Enter the void: le recensioni della carta stampata

ENTER_THE_VOID

Il mio blogger Antonio ha visto Enter the Void diretto da Gaspar Noé e il suo voto è secco e bassissimo: 3 (leggete la sua recensione). Faccio un giro in rete e trovo altri pareri, ecco quelli dei critici cinematografici del giornali e riviste:


    Roberto Nepoti - La Repubblica: Se esistesse un palmarès per il peggior film, andrebbe di diritto a Enter the void di Gaspar Noé, che sette anni orsono fece chiacchierare Cannes col brutto Irréversible. Sempre risoluto a scandalizzare...


    Jacques Mandelbaum - Le Monde: Tecnicamente impressionante ma penoso. Noè mescola un virtuosismo formale così fastidioso quanto ostentatorio (...) una litania di provocazioni gratuite.


    Mike Goodridge - Screen International: Nessun personaggio è interessante e alcuni sono decisamente disgustosi, ma non è questo il punto. Il film sfida le convenzioni cinematografiche in ogni modo. E' come un videogioco per adulti senza regole, oppure un'installazione artistico-sensoriale. Una cosa è certa. Enter the void è un trip.


    Paolo Mereghetti - Il corriere della sera: (...) Un buon sceneggiatore avrebbe impiegato al massimo dieci minuti, Noè va avanti per più di due ore, tra piani sequenza per niente virtuosistici, dove l'unico obiettivo sembra essere il compiacimento del regista nel racconatre la corruzione e l'immoralità dei suoi protagonisti.


    Luis Martinez - El Mundo: Due ore e mezza di pura autoindulgenza per verificare il livello di sopportazione del pubblico.


    Il Giornale: (...) Il tutto dà solo noia profonda.


    Chris Cabin - Filmcritic.com: Un pasticcio fosforescente.


    Manohla Dargis - New York Times: (...) la macchina da presa cerca di aprire le porte della percezione.

Update 11 dicembre: altre recensioni


    Peter Bradshaw - Guardian: (...) Enter the Void è assolutamente originale e Noé è un virtuoso del movimento della mdp. (...) Alcuni possono trovarlo detestabile e discutibile ma non noioso. Non posso crederci.

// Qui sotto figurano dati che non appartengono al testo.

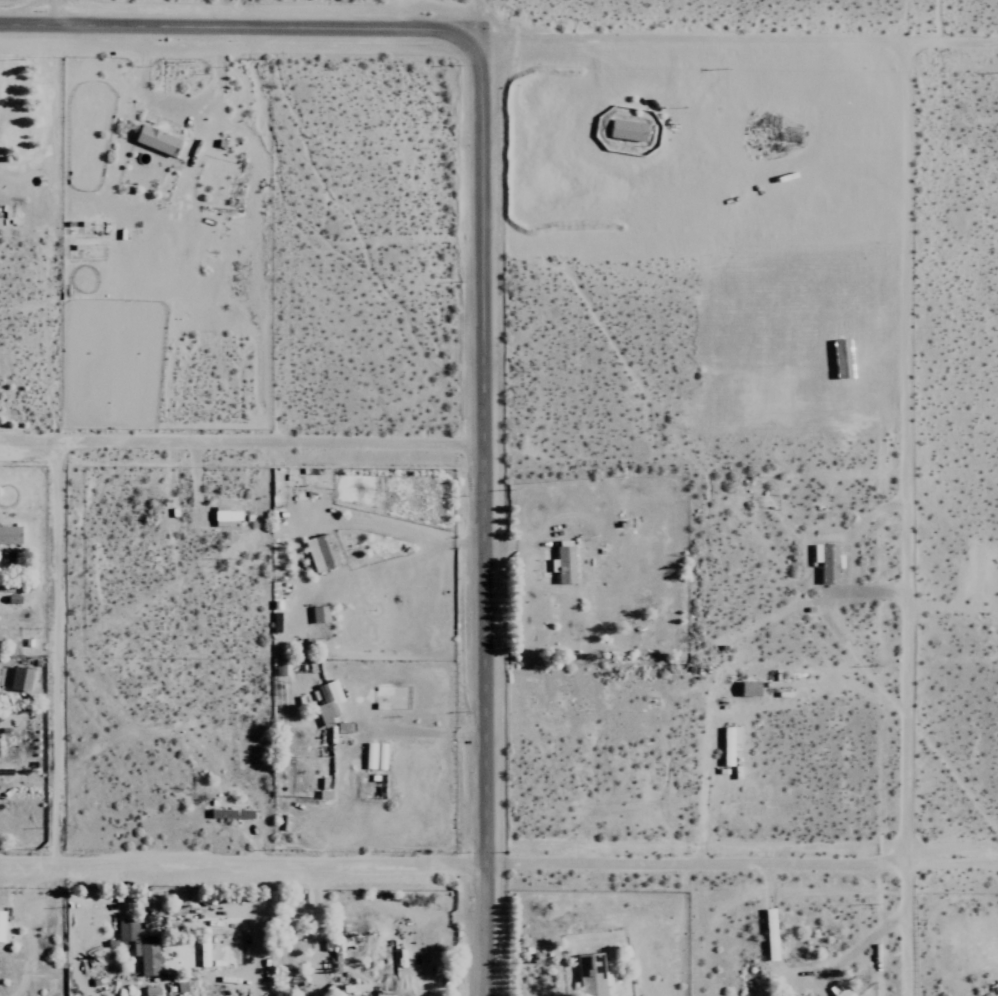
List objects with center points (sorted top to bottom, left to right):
road: (60, 13)
road: (477, 18)
road: (238, 30)
road: (737, 36)
road: (178, 106)
road: (635, 107)
road: (240, 449)
road: (481, 452)
road: (898, 516)
road: (851, 554)
road: (68, 659)
road: (719, 682)
road: (426, 732)
road: (241, 872)
road: (739, 875)
road: (483, 932)
road: (521, 966)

    Telegraph: In vari momenti il film non ricorda solo 2001: Odissea nello spazio ma un moderno videogame e l'avanguardismo. Principalmente però questo è un esperimento di implacabile post-cinema, un composto esasperante ma memorabile di orientalismo, tecnofilia ed estetica farmaceutica.


    Peter Howell - Toronto Star: Dal punto di vista visivo è una meravigliosa impennata del lavoro della macchina da presa e delle immagini psichedeliche, illuminato dalla fluorescenza sgargiante dei locali notturni di Tokyo.

    Ty Burr - Boston Globe: (...) il film è un'opera sorprendente del cinema, alternativamente brillante e disgustoso, ingenuo e ispirato, noioso e sublime.


    Tom Long- Detroit News: Allucinogeno, abbagliante, deprimente, audace e non del tutto riuscito...


    Dennis Schwartz - Ozus' World Movie Reviews: E' un film d'autore sullo sfruttamento di un impegno spirituale dell'aldilà vista attraverso gli occhi di un drogato.


    Ian Buckwalter - DCist: ... mai visto niente di simile al cinema prima d'ora


    Rob Thomas - Capital Times (Madison, WI): Enter the Void non è un film. E' una sostanza illegale ingerita attraverso i sensi.


    James Verniere - Boston Herald: Enter the Void è banale, melodrammatico, ripetitivo, monotono e noioso.

Voi che avete visto il film, che ne pensate? Da che parte state? Si o No?